I don’t know how this is best done. I simply know that sitting in Cambridge, even if amongst the brutalist architecture of Churchill College rather than in an ivory tower, is never going to be sufficient. I am a great admirer (and indeed a patron) of the Cambridge Science Centre that takes its exhibits out to the local area, in community centres and schools, for everyone to engage with. This is a fantastic way to start (which of course costs money to achieve) because it doesn’t rely on families and individuals making the trip into Cambridge. Furthermore it isn’t simply part of school lessons, which so many visits of scientists are (I have such a visit booked soon myself in a community college some way outside Cambridge). For many, the very fact a talk is part of the school curriculum is itself a turn off. Soapbox Science is another fun way to interact with the public in ways that perhaps seem less threatening to the passing audience, as well as highlighting the fact that women can be scientists too. Nevertheless these activities could still be seen as trying to instruct and inform, rather than demonstrate relevance to the disaffected. If it were possible to get more science-based articles into the tabloids (as opposed only into the worthy science pages of something like the Guardian, as of course I occasionally do) that might reach a more diverse audience and so be constructive. The community has to reflect how best to engage and listen as well as inform.

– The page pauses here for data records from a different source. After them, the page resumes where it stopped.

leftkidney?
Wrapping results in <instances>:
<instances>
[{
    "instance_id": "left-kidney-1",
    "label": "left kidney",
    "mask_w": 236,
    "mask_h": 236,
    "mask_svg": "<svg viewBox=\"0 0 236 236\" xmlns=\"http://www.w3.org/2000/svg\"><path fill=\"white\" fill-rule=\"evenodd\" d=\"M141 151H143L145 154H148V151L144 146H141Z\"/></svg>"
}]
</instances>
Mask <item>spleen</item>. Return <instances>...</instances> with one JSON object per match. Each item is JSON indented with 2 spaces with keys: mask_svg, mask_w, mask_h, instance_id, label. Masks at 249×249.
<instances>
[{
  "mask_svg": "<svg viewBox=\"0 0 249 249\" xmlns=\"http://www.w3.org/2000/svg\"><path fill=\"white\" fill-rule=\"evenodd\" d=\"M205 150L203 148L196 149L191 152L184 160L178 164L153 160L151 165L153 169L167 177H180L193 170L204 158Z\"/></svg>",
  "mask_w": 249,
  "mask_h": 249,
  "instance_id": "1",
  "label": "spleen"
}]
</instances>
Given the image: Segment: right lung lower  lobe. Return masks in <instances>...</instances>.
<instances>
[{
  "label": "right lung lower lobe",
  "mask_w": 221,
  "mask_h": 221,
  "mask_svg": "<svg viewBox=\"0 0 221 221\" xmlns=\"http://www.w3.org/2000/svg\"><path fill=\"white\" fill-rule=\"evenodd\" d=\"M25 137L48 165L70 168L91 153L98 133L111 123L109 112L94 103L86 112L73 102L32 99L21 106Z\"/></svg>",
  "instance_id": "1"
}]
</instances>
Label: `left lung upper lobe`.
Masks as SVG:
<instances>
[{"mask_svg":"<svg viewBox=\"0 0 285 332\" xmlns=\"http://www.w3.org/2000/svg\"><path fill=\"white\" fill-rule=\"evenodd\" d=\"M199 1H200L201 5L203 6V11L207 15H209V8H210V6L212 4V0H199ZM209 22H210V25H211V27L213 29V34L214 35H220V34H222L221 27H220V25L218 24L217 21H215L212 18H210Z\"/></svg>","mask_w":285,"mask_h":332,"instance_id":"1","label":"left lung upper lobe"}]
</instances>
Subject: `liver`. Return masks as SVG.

Perhaps that is why the topic of AMR may be a good topic to start with because, whether they know it or not, everyone does have a stake in that. Collectively the science community has to recognize that their expertise is not seen as being of any relevance to far too many of our population. Work to do. Work to do in thinking again about how to optimise ‘public engagement’. For me, just trying to write this post in words that do not appear to imply a patronising arrogance towards others indicates personally I have my own work cut out.